━━━ MATERIAL FOR THIS EXERCISE

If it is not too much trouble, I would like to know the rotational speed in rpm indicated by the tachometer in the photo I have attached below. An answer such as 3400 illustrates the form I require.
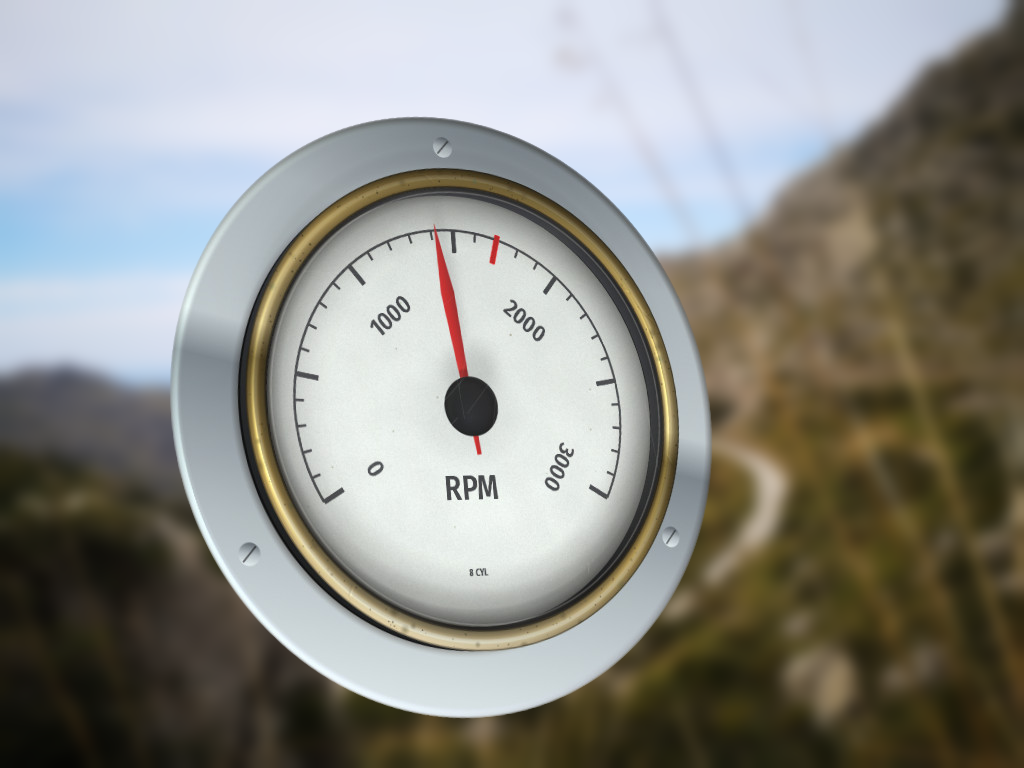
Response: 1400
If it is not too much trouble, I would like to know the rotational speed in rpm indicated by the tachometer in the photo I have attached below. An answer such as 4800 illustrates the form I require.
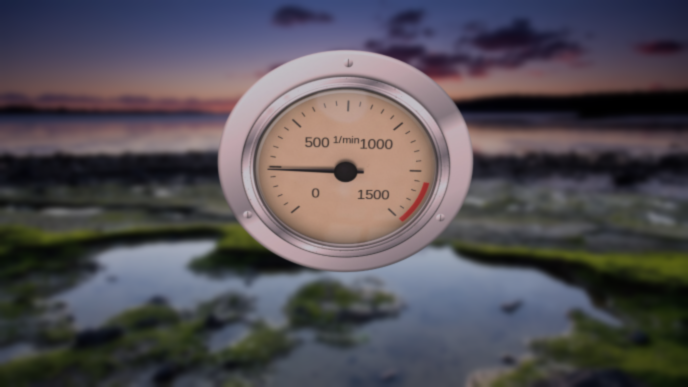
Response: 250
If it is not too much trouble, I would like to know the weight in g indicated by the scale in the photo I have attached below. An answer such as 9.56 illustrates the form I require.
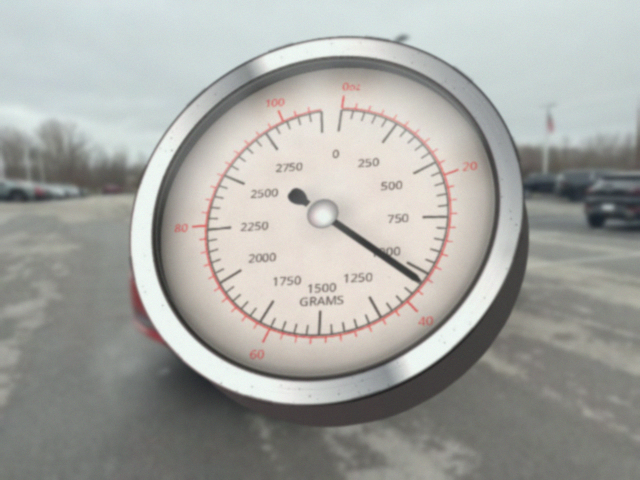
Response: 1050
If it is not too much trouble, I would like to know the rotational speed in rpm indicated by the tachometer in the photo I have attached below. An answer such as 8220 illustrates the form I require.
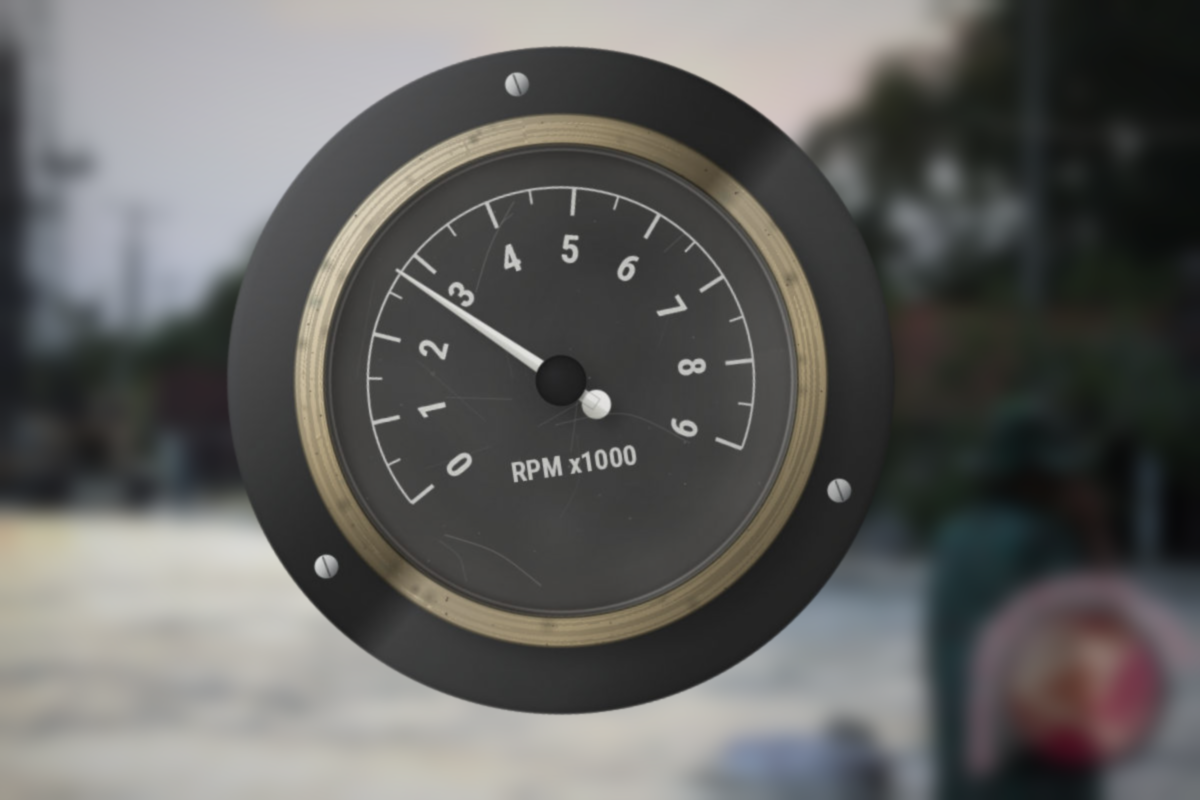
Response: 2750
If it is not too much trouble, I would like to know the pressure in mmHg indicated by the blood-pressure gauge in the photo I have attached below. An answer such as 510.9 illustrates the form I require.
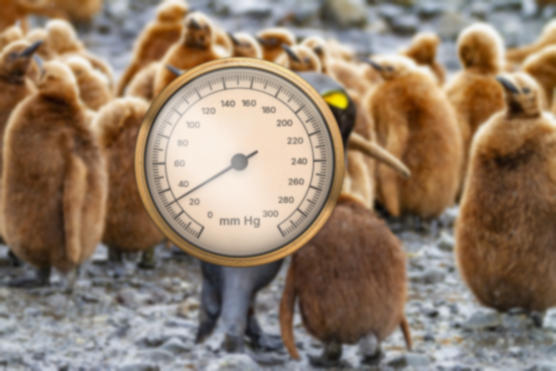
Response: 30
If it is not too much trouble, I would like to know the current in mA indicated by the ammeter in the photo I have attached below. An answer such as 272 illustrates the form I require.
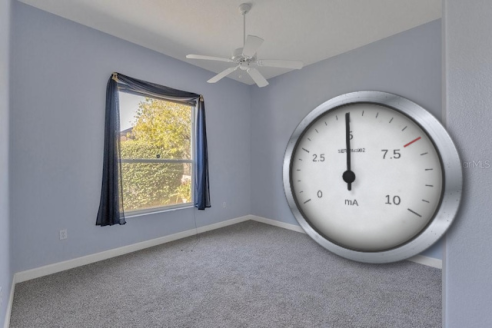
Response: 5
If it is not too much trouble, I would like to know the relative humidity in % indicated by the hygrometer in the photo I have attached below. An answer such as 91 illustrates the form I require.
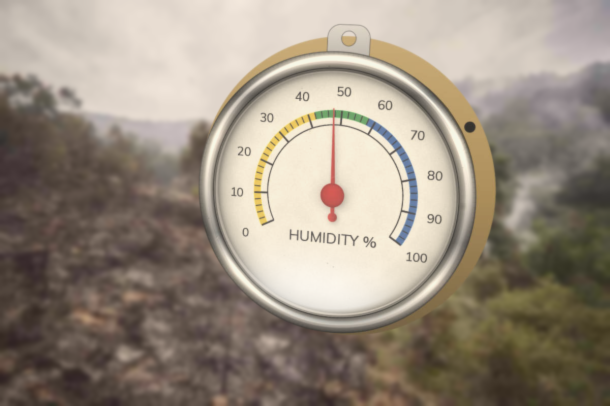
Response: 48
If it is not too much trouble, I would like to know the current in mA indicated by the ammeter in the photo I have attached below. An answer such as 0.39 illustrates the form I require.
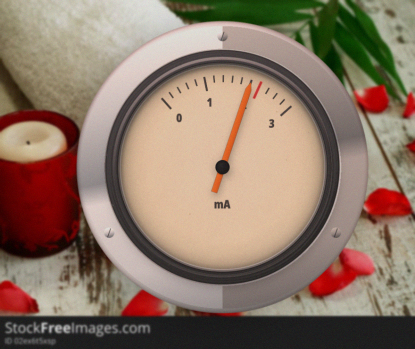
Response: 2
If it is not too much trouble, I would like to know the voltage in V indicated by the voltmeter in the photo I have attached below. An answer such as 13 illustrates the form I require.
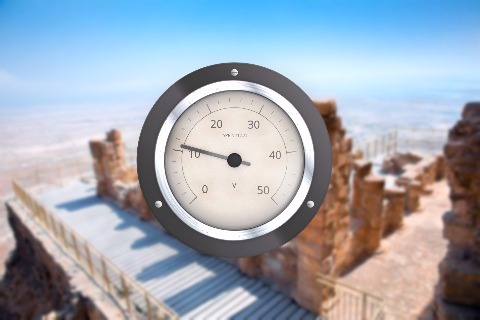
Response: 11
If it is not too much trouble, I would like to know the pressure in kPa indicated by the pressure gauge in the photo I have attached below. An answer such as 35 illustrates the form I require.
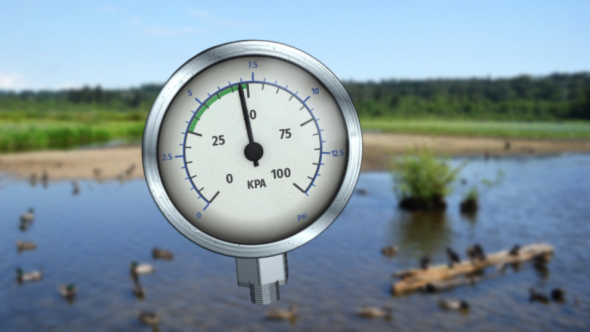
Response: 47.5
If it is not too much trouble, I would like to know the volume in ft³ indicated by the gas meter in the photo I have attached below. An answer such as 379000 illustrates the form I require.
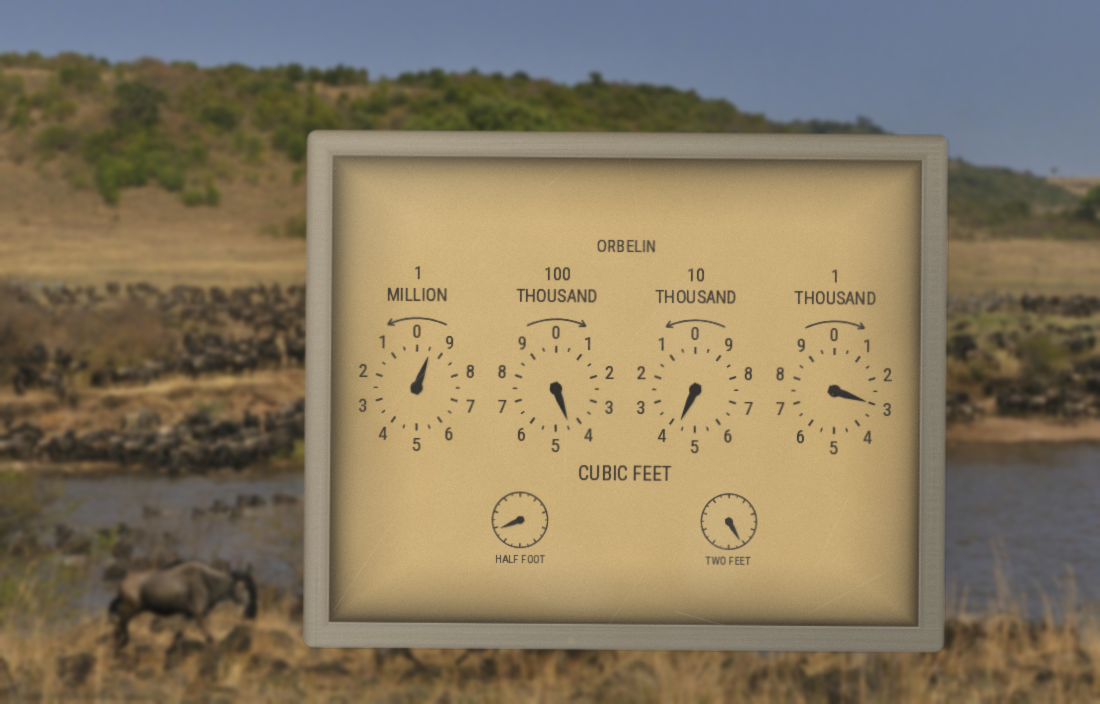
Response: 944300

━━━━━━

TASK DETAILS:
Please copy out every line of the material above word for word, leaving out the pictures.

TASK OUTPUT:
If it is not too much trouble, I would like to know the rotational speed in rpm indicated by the tachometer in the photo I have attached below. An answer such as 3400 illustrates the form I require.
Response: 1400
If it is not too much trouble, I would like to know the rotational speed in rpm indicated by the tachometer in the photo I have attached below. An answer such as 4800 illustrates the form I require.
Response: 250
If it is not too much trouble, I would like to know the weight in g indicated by the scale in the photo I have attached below. An answer such as 9.56 illustrates the form I require.
Response: 1050
If it is not too much trouble, I would like to know the rotational speed in rpm indicated by the tachometer in the photo I have attached below. An answer such as 8220 illustrates the form I require.
Response: 2750
If it is not too much trouble, I would like to know the pressure in mmHg indicated by the blood-pressure gauge in the photo I have attached below. An answer such as 510.9 illustrates the form I require.
Response: 30
If it is not too much trouble, I would like to know the current in mA indicated by the ammeter in the photo I have attached below. An answer such as 272 illustrates the form I require.
Response: 5
If it is not too much trouble, I would like to know the relative humidity in % indicated by the hygrometer in the photo I have attached below. An answer such as 91 illustrates the form I require.
Response: 48
If it is not too much trouble, I would like to know the current in mA indicated by the ammeter in the photo I have attached below. An answer such as 0.39 illustrates the form I require.
Response: 2
If it is not too much trouble, I would like to know the voltage in V indicated by the voltmeter in the photo I have attached below. An answer such as 13 illustrates the form I require.
Response: 11
If it is not too much trouble, I would like to know the pressure in kPa indicated by the pressure gauge in the photo I have attached below. An answer such as 35 illustrates the form I require.
Response: 47.5
If it is not too much trouble, I would like to know the volume in ft³ indicated by the gas meter in the photo I have attached below. An answer such as 379000 illustrates the form I require.
Response: 944300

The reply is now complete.